* start Document segment *
# Wats baket bol



## xXMyBunLutivickXx (Nov 17, 2014)

My dumpy says my broder can pway baket bol. He be a rat, dunno if dat helps. Oh an me new sister Maisy is wonderful l!


----------



## xXMyBunLutivickXx (Nov 17, 2014)

Here him doin it now


----------



## xXMyBunLutivickXx (Nov 17, 2014)




----------



## bunnyman666 (Nov 17, 2014)

That's a talented rat, I admit. Trix is a fan.


----------



## xXMyBunLutivickXx (Nov 18, 2014)

Tank you! He takes after his big brother ;Lutivick


----------



## rabbits0733 (Nov 27, 2014)

Sorry to bother you guys, but I'm new to this forum and what is dumpy? I see a lot of people call someone tht so I was just wondering. 
Thanks!!
Love the fur and scale familey


----------



## rabbits0733 (Nov 27, 2014)

Ignore that I figured it out sorry!! 


Love the fur and scale family


----------



## bunnyman666 (Nov 27, 2014)

Dumpy is what I call my father. It came from my father calling my brother Trigger "Lumpy", then he called dad "Daddy Dumpy", then shortened it to "Dumpy". I kinda liked it, so it stuck.


----------
* end Document segment *
* start Data supplied *
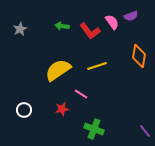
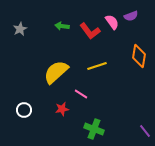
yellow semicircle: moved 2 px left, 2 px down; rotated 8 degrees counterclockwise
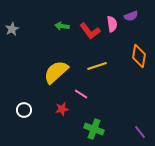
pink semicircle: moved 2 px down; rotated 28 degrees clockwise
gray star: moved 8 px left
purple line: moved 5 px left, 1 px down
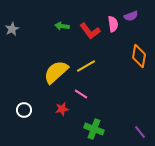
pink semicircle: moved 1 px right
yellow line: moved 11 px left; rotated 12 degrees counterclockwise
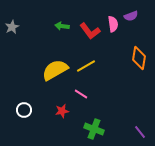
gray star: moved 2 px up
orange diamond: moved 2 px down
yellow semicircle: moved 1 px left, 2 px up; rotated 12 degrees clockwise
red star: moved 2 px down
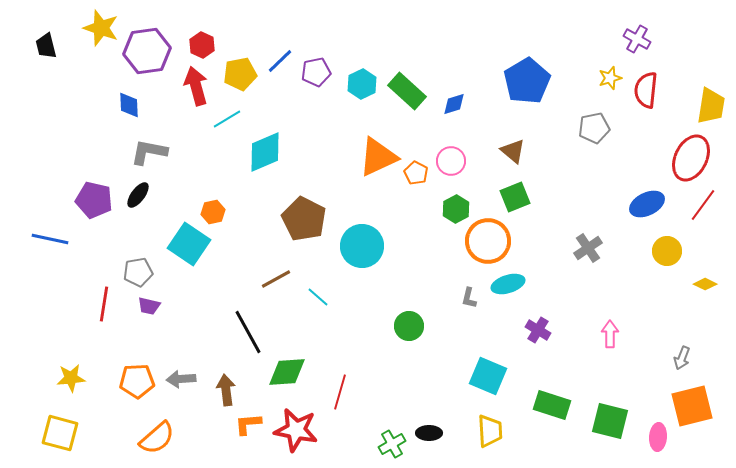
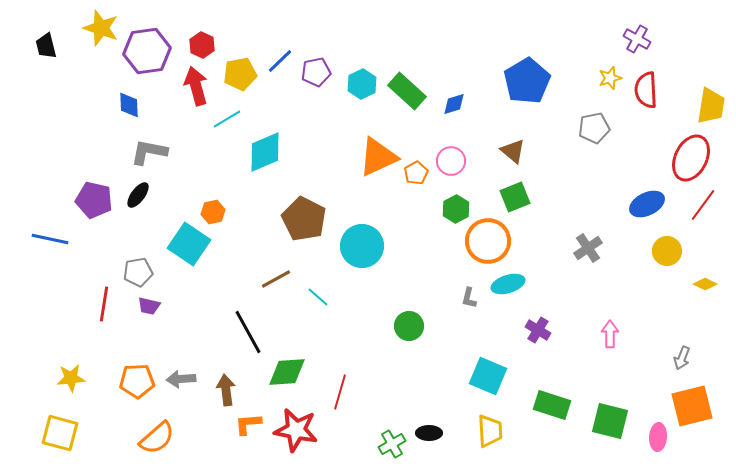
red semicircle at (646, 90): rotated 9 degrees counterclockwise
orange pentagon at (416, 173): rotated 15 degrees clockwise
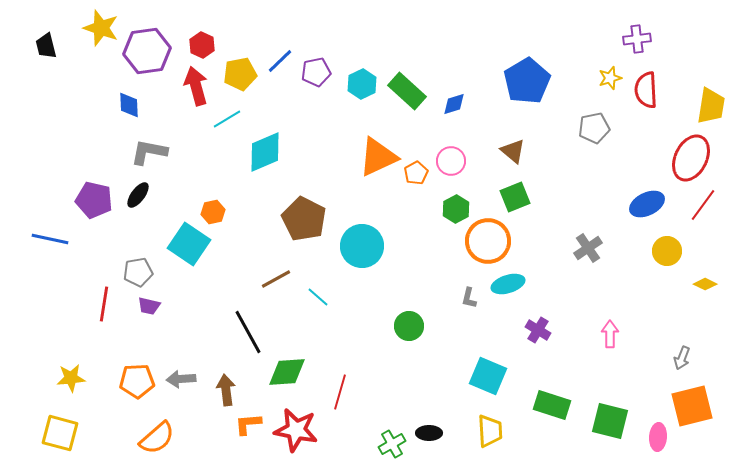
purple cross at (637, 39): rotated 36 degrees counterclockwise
* end Data supplied *
- **Problems**:
[1] Print the part of the forum thread that opens with the words containing "Love the fur and scale family" and closes with "so it stuck.".
[2] Name every username that posts in the forum thread, each one only once.
[3] In the forum thread, what nickname did the father give to the brother named Trigger?
Rely on the forum thread alone for what follows.

- **Responses**:
[1]
Love the fur and scale family


----------



## bunnyman666 (Nov 27, 2014)

Dumpy is what I call my father. It came from my father calling my brother Trigger "Lumpy", then he called dad "Daddy Dumpy", then shortened it to "Dumpy". I kinda liked it, so it stuck.

[2]
xXMyBunLutivickXx
bunnyman666
rabbits0733

[3] Lumpy.